Eleonora Bianchini avatar Mercoledì 20 Maggio 2009, 10:20 in Italia di Eleonora Bianchini

Ha ragione Gasparri: Berlusconi lo difendo perché la gente lo vota. Lapalissiano. Nonostante i sonori Vaffanculo lanciati da Nichi Vendola a Ballarò (qui il video) Gasparri prosegue come da copione la strenua difesa del Presidente del Consiglio che nell'ardita gimcana tra Noemi e il caso Mills nessuno sposterà dal trono. La richiesta di dimissioni ventilata da Dario Franceschini è una pia illusione, un atto dovuto per un'opposizione che, nomen omen, si oppone senza contenuto alla maggioranza.

Berlusconi ha corrotto Mills? Se non è complotto (affaire Noemi) trattasi di scandalo, dice il premier, che riparte con il turbo per una crociata tout court contro magistratura e stampa.
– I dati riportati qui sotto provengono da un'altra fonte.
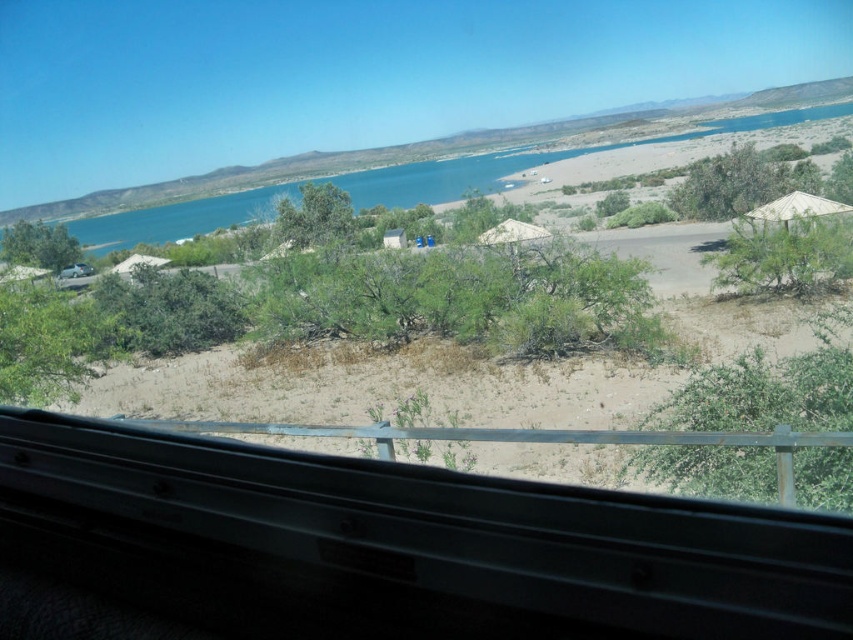
Question: Is beige fabric tent at center positioned before white matte hut at lower left?

Choices:
 (A) yes
 (B) no

Answer: (A)

Question: Can you confirm if green leafy tree at center is bigger than white matte hut at lower left?

Choices:
 (A) no
 (B) yes

Answer: (A)

Question: Is blue water at upper left behind white matte hut at lower left?

Choices:
 (A) no
 (B) yes

Answer: (B)

Question: Which object is positioned closest to the green leafy tree at left?

Choices:
 (A) green leafy tree at center
 (B) green leafy tree at right

Answer: (A)

Question: Which point is farther from the camera taking this photo?

Choices:
 (A) (74, 381)
 (B) (323, 225)

Answer: (B)

Question: Among these objects, which one is farthest from the camera?

Choices:
 (A) white matte hut at lower left
 (B) green leafy tree at left
 (C) beige fabric tent at center
 (D) blue water at upper left

Answer: (D)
Qui potete leggere la sentenza. In nessun paese civile Berlusconi potrebbe governare, titola l'Unità. Ma questo non conta perché lui comprende la società civile meglio delle istituzioni, scrive Federica Bianchi su L'Espresso. Epilogo: il premier parla di giustizia ad orologeria, come nota Scheggedivetro e se anche rinunciasse al Lodo Alfano, il processo Mills avrebbe poche chances di approdare a sentenza prima della prescrizione, spiega Luigi Ferrarella sul Corriere.

Quindi non impressionatevi se il Presidente rinuncia all'immunità; non è un gesto di trasparenza ma un atto di forza di un uomo che regna democraticamente al di sopra delle istituzioni. Si attende a breve la bacchetta magica che lo trasformerà in vittima del giustizialismo a causa delle forche di Di Pietro - che sul suo blog rispolvera il conceto di democrazia dittatoriale - e Franceschini, come scrive Laura Cesaretti sul Velino.

Qui si parla di sentenze, non di opinioni o rumors senza fondamento. E il premier che fa? Delegittima la magistratura, mentre Michael Martin, presidente della Camera dei Comuni inglese, si dimette per una vicenda di minore entità legata ai rimborsi spese dei deputati. Le Monde crocifigge Berlusconi e spiega che la sua volontà di piacere è ossessiva e daw blog ricostruisce i tricky corners dell'avvocato inglese nel corso dei processi Telepiù e All Iberian. Sul blog di Dario Fo Peter Gomez spiega la vicenda Mills nel dettaglio e chiarisce i dubbi sulla sentenza. 

E noi? Stiamo a guardare, contenti della nostra tv al plasma e delle rate del mutuo da pagare, mentre abbiamo perso senza emozioni l'indignazione necessaria per chiedere le dimissioni del Presidente del Consiglio. Poi pensiamo che nessuno al momento sarebbe in grado di sostituirlo e di creare consenso, specie se guardiamo a sinistra dove l'interesse dei parlamentari è quello di sbarcare il lunario alla grande e finire almeno una legislatura per il vitalizio. Quindi, silenzio signori.